A second notable observation is that the new voting choice options have emerged amid rising criticism pointed to asset managers over sustainability and ESG. In November 2022, for example, activist hedge fund Bluebell Capital Partners published a letter it sent to BlackRock CEO Larry Fink, in which Fink was pressured to resign over ESG ‘hypocrisy’. In Bluebell’s letter to BlackRock, the firm sharply challenges BlackRock’s high-profile public ambitions on sustainability in the light of its voting decisions at general meetings of portfolio companies, calling it a ‘gap between the ‘talk’ and the ‘walk’ on ESG investing’. Strikingly, and it seems for the first time now, the new voting choice options are purposefully made part of that argument. Bluebell heavily condemns the voting choice system as ‘a clear sign of BlackRock’s capitulation of its obligation to exercise its fiduciary duties and little more than a cute commercial tool’. Direct voting is denounced as being a Trojan horse—a technique, seemingly advantageous to institutional clients, that secretly serves an improper purpose.

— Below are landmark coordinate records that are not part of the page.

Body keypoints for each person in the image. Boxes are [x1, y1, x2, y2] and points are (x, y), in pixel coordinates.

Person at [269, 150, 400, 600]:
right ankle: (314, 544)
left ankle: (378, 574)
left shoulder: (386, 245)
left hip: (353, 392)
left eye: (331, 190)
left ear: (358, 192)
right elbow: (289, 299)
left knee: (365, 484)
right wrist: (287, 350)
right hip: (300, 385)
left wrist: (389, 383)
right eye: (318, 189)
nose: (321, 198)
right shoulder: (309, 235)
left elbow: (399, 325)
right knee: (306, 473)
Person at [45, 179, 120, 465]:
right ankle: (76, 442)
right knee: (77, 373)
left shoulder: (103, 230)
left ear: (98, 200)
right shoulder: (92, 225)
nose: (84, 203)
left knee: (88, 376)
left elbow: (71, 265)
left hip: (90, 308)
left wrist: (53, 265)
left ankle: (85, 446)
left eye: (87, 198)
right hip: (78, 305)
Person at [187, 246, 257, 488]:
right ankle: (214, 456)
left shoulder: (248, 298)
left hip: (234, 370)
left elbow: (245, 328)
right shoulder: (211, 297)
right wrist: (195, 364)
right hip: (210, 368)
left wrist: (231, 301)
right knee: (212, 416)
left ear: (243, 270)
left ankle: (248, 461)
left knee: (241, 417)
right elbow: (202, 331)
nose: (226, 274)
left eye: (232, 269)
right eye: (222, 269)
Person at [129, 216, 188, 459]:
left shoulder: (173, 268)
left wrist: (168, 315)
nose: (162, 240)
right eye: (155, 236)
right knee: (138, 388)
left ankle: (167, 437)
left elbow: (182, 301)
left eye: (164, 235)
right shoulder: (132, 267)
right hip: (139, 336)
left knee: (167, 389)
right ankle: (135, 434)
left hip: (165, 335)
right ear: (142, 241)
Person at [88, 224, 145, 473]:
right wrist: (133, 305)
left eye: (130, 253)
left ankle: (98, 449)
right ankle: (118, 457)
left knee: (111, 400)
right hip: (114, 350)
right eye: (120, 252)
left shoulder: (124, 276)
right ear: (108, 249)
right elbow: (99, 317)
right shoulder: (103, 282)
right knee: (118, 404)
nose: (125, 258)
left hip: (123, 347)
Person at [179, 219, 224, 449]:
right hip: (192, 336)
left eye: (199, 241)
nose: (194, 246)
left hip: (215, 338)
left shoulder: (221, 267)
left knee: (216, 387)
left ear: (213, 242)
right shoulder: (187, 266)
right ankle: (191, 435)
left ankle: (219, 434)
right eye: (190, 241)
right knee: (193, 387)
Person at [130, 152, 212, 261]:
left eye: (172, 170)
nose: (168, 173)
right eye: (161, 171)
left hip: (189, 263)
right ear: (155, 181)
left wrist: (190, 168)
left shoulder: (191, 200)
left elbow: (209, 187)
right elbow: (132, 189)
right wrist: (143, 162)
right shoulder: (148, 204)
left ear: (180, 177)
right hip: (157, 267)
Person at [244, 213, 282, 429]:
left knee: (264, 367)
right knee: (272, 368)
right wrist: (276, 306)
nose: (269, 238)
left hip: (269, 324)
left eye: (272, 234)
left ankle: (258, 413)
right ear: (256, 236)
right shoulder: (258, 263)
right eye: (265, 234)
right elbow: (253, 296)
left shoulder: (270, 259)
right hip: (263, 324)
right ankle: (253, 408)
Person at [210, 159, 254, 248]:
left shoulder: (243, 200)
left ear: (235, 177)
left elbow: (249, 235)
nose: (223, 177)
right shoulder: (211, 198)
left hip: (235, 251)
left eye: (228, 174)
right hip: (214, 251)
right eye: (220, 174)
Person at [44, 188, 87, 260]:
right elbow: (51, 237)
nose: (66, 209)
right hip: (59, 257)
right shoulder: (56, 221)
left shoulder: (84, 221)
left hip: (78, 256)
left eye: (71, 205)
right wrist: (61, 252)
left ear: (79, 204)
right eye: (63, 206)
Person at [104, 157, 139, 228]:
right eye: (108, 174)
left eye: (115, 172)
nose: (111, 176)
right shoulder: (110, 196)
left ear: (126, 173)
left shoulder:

There is something to be said for this position. Criticism that voting behaviour falls short on sustainability issues can probably only be directed at those who actually determine (ie control) how the votes should be exercised. With voting choice, asset managers seem to have effectively created a way to deflect some of that criticism towards their funds’ institutional clients. For many institutional investors, the exercise of voting rights can be considered a crucial delegated investment function of asset managers, from which asset managers would now free themselves. Voting choice has also been perceived by some as a response (ie counter-reaction) to growing concerns of ‘obscene’ asset hoarding by the Big Three. To say the least, picturing voting choice as ‘an attempt to defuse criticism on the centralization of voting power from common ownership’ (Bluebell) offers an intriguing new take on voting choice. Whatever its truth, such criticism at least allows institutional investors (and perhaps regulators?) to critically think about the role of institutional shareholder voting at listed companies.

Conclusion

While direct voting techniques offer the potential of contributing to shareholder engagement and efforts to involve ultimate beneficiaries of listed shares in how voting decisions are being made,  they also attract criticism from the field. It is now alluded that asset managers—who, compared to the opinions of proxy advisors, have been shown to vote relatively conservatively on ESG matters—shift their responsibility and voting power to their clients to avoid ESG-related criticism. Now that ‘voting choice’ has been implemented by all of the Big Three, it will be interesting to see how this narrative plays out in practice during the 2023 proxy season.

Louise van Marcke is a PhD candidate at Ghent University and a junior academic visitor to the Commercial Law Centre at the University of Oxford.